Savaşlardan sonra, insanların bir adada hayatlarına devam ederek birlik olmalarını anlatıyor. Tarih kitabı olmamasına rağmen sanki yazar kendisi bir tarih yazıyor. Betimleme ve akıcılık da üst noktaya ulaşıyor. Kahramanlardan biriyle özdeşleşerek romanın içinde yaşıyorsunuz. Umut hep var, hiç eksilmiyor .

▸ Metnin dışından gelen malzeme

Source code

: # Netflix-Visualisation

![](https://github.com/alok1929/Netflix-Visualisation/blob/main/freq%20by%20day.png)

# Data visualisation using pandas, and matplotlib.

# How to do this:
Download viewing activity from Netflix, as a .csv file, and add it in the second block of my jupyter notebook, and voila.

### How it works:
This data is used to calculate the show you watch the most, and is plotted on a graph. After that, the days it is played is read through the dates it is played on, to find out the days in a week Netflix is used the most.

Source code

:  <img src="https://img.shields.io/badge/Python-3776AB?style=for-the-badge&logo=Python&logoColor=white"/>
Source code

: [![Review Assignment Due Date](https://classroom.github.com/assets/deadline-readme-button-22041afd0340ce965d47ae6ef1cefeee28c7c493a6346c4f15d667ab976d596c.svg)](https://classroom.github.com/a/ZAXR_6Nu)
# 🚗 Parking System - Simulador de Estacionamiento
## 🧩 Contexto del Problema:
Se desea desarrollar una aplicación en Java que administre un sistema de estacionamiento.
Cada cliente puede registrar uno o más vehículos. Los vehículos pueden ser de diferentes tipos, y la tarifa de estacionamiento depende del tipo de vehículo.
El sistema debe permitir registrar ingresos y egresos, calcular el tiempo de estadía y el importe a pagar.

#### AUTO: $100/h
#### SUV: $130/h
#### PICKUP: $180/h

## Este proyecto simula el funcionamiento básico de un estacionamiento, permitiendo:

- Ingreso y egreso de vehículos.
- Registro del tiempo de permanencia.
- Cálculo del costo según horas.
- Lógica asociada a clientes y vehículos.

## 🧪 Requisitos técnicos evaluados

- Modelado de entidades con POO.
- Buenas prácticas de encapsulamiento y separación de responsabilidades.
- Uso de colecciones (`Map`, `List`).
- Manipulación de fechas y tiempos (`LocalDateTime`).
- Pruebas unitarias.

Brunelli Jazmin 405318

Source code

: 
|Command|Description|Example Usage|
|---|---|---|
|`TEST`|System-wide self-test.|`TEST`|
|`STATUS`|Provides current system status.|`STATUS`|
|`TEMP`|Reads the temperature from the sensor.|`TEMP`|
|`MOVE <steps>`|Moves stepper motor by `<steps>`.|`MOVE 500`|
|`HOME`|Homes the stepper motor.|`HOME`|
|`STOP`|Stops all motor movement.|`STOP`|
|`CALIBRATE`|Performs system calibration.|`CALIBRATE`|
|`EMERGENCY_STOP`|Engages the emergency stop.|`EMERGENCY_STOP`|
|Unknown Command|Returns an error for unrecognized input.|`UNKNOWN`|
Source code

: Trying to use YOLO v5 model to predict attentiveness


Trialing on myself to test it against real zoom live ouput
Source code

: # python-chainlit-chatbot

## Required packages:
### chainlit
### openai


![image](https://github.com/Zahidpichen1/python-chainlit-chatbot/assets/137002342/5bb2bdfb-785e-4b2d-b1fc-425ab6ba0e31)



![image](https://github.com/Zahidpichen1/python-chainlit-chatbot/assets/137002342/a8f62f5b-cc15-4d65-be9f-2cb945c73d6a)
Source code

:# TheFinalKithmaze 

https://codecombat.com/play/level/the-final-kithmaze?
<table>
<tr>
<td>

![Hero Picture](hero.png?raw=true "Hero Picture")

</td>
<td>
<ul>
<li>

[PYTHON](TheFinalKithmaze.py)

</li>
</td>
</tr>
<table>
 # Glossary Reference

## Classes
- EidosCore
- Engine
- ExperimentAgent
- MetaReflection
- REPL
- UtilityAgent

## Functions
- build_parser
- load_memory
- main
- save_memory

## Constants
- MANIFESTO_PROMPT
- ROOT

Yaşar Kemal'in adasındaki sükunet, sakinlik okuyanın ruhuna o kadar güzel işliyor ki, Yaşar Kemal sevgiyi,birliği, sakinliği,doğa farkındalığını içine sindire sindire 4 kitapta ancak aktarıyor bizlere. İnsanda Kitabın içine girip adada yaşama arzusu uyandıran, suyunu içip havasını koklayıp o güzel ada insanlarıyla dostluk kurma isteğini kabartan bir Yaşar Kemal klasiği.. Savaştan yara almış, mübadelenin vurgununu yemiş; ama varoluşun, iyi niyetin, sevginin, paylaşmanın zenginliğini fark etmiş güzel insanların hikayesi..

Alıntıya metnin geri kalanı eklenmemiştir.